1.0.2 • Published 4 months ago
intent-classifier v1.0.2
📌 Intent Classifier - AI-powered Intent Recognition
🚀 Overview
Intent Classifier is a lightweight and efficient library for classifying user queries into predefined intents. It supports both TF-IDF (Local Model) and OpenAI Embeddings for intent matching. The library allows users to dynamically add or remove intents, cache frequent queries, and choose between algorithms for better flexibility.
📦 Installation
npm install intent-classifier
🔧 Usage
1️⃣ Basic Example - TF-IDF Based Matching
const IntentClassifier = require("intent-classifier");
const classifier = new IntentClassifier({
useOpenAI: false, // Use TF-IDF-based classification
dataset: [
{ text: "How do I book a flight?", intent: "book_flight" },
{ text: "I need to reserve a ticket", intent: "book_flight" },
{ text: "What's the weather like?", intent: "weather_query" }
]
});
async function run() {
const result = await classifier.classify("How do I book a flight?");
console.log(result); // { intent: 'book_flight', confidence: '98.42%' }
}
run();
2️⃣ OpenAI Embeddings-Based Matching
const classifier = new IntentClassifier({
apiKey: "your-openai-api-key", // Required for OpenAI embeddings
useOpenAI: true,
dataset: [
{ text: "How do I reset my password?", intent: "password_reset" },
{ text: "I want to create an account", intent: "account_creation" }
]
});
async function run() {
await classifier.generateEmbeddings(); // Generate embeddings for dataset
const result = await classifier.classify("How do I reset my password?");
console.log(result); // { intent: 'password_reset', confidence: '99.21%' }
}
run();
⚙️ Configuration Options
Option | Type | Default | Description |
---|---|---|---|
useOpenAI | Boolean | false | Use OpenAI embeddings for classification |
apiKey | String | null | OpenAI API key (Required if useOpenAI is true ) |
threshold | Number | 0.50 | Confidence threshold for intent classification |
batchSize | Number | 50 | Batch size for OpenAI embeddings |
embeddingsFile | String | ./embeddings.json | Path to store OpenAI-generated embeddings |
📌 Methods
🔍 classify(query: string): Promise<{ intent: string, confidence: string }>
Classifies a user query into an intent.
🔍 addIntent(text: string, intent: string): Promise<void>
Dynamically adds a new intent to the dataset and updates embeddings if using OpenAI.
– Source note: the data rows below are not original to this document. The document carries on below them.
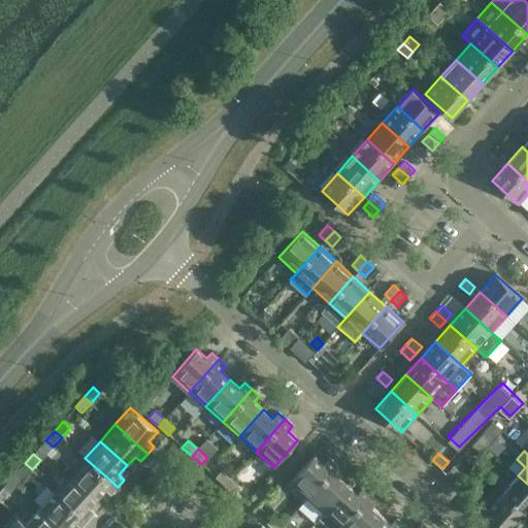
[(290,482),(305,496),(307,497),(308,496),(336,465),(329,458),(324,464),(314,455),(290,482)]
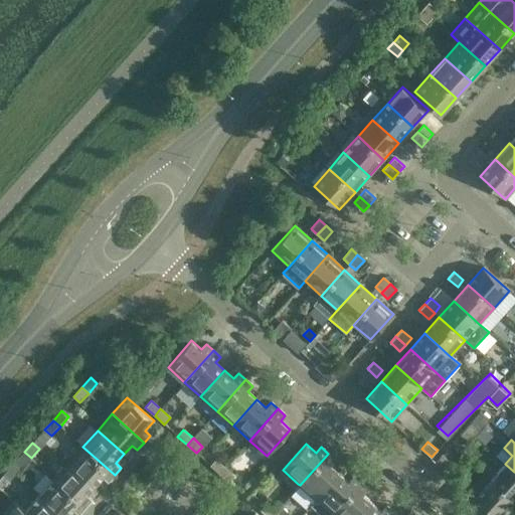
[(82,447),(68,463),(95,487),(103,478),(108,482),(115,475),(82,447)]
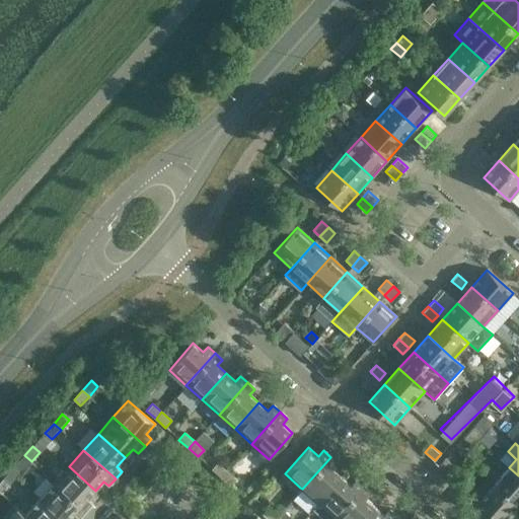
[(23,470),(31,461),(24,455),(16,464),(23,470)]
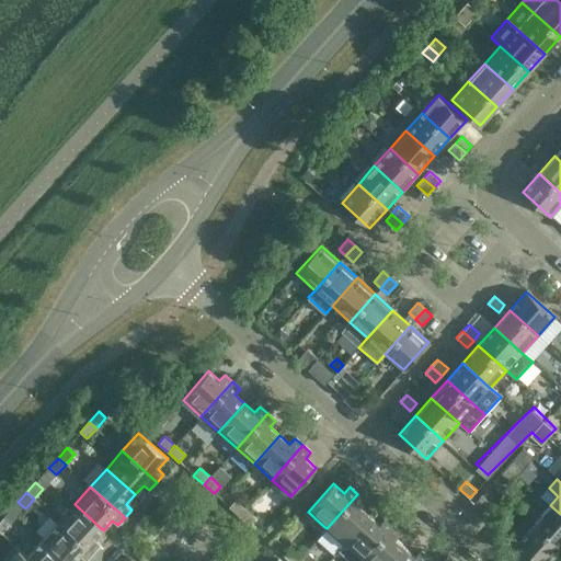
[(357,494),(328,527),(327,528),(344,545),(369,516),(359,507),(365,501),(357,494)]
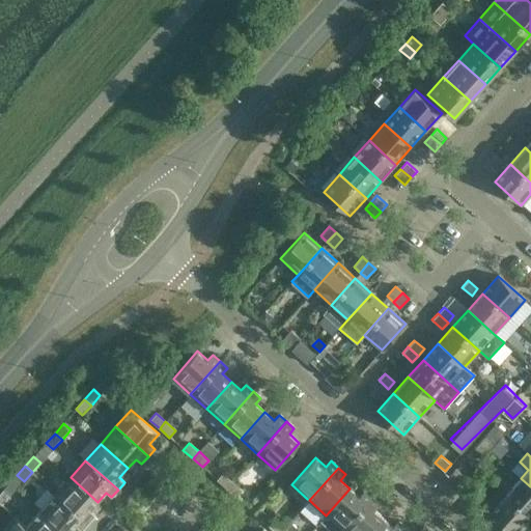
[(466,477),(455,469),(449,475),(459,484),(466,477)]
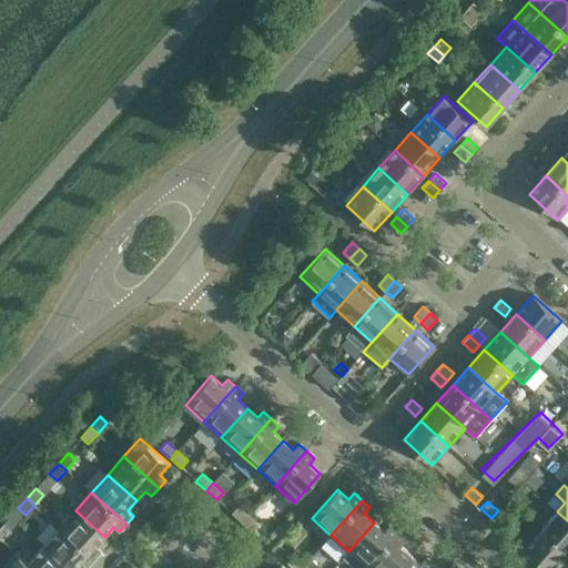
[(242,523),(249,515),(239,506),(232,513),(242,523)]
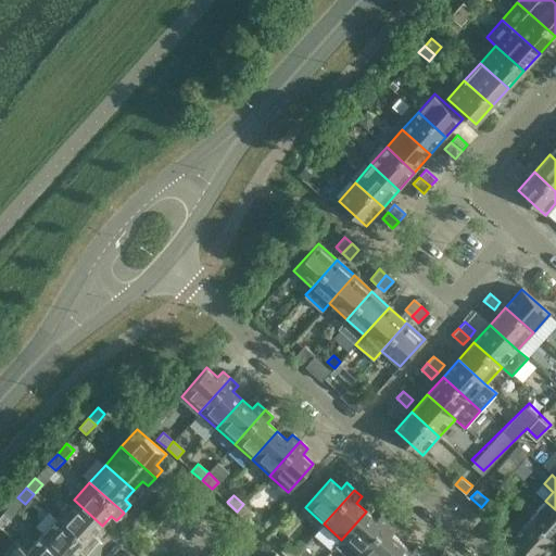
[(74,500),(58,517),(92,548),(99,540),(93,534),(102,526),(74,500)]
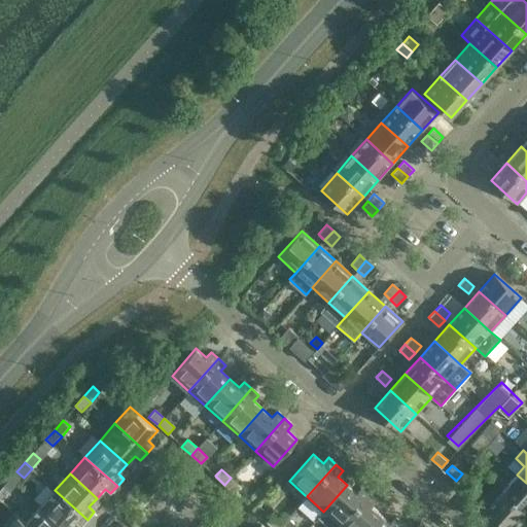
[(526,483),(517,475),(502,491),(506,495),(526,513),(526,483)]
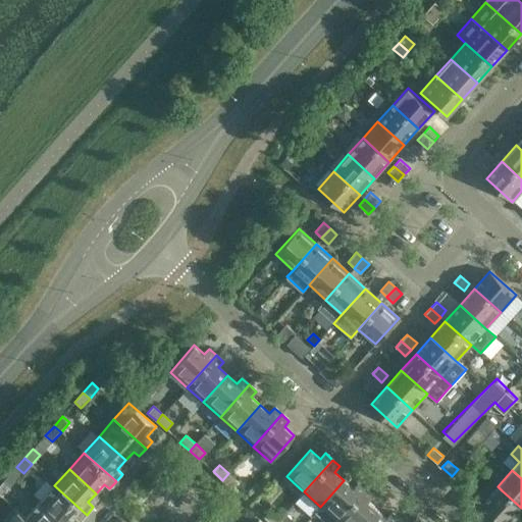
[(18,477),(12,471),(0,484),(0,494),(2,497),(7,490),(18,477)]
🔍 removeIntent(intent: string): Promise<void>
Removes an intent from the dataset and updates embeddings if using OpenAI.
🔍 generateEmbeddings(): Promise<void>
Generates and saves embeddings for the dataset (Only for OpenAI mode).
🚀 Additional Features
- Garbage Query Detection: Uses heuristics and OpenAI to filter out nonsensical queries.
- Jaccard Similarity Filtering: Prevents force-matching by checking word similarity.
- Query Caching: Avoids redundant API calls for repeated queries.
🛠 Contributing
Contributions are welcome! Feel free to open an issue or submit a pull request.
📝 License
This project is licensed under the MIT License.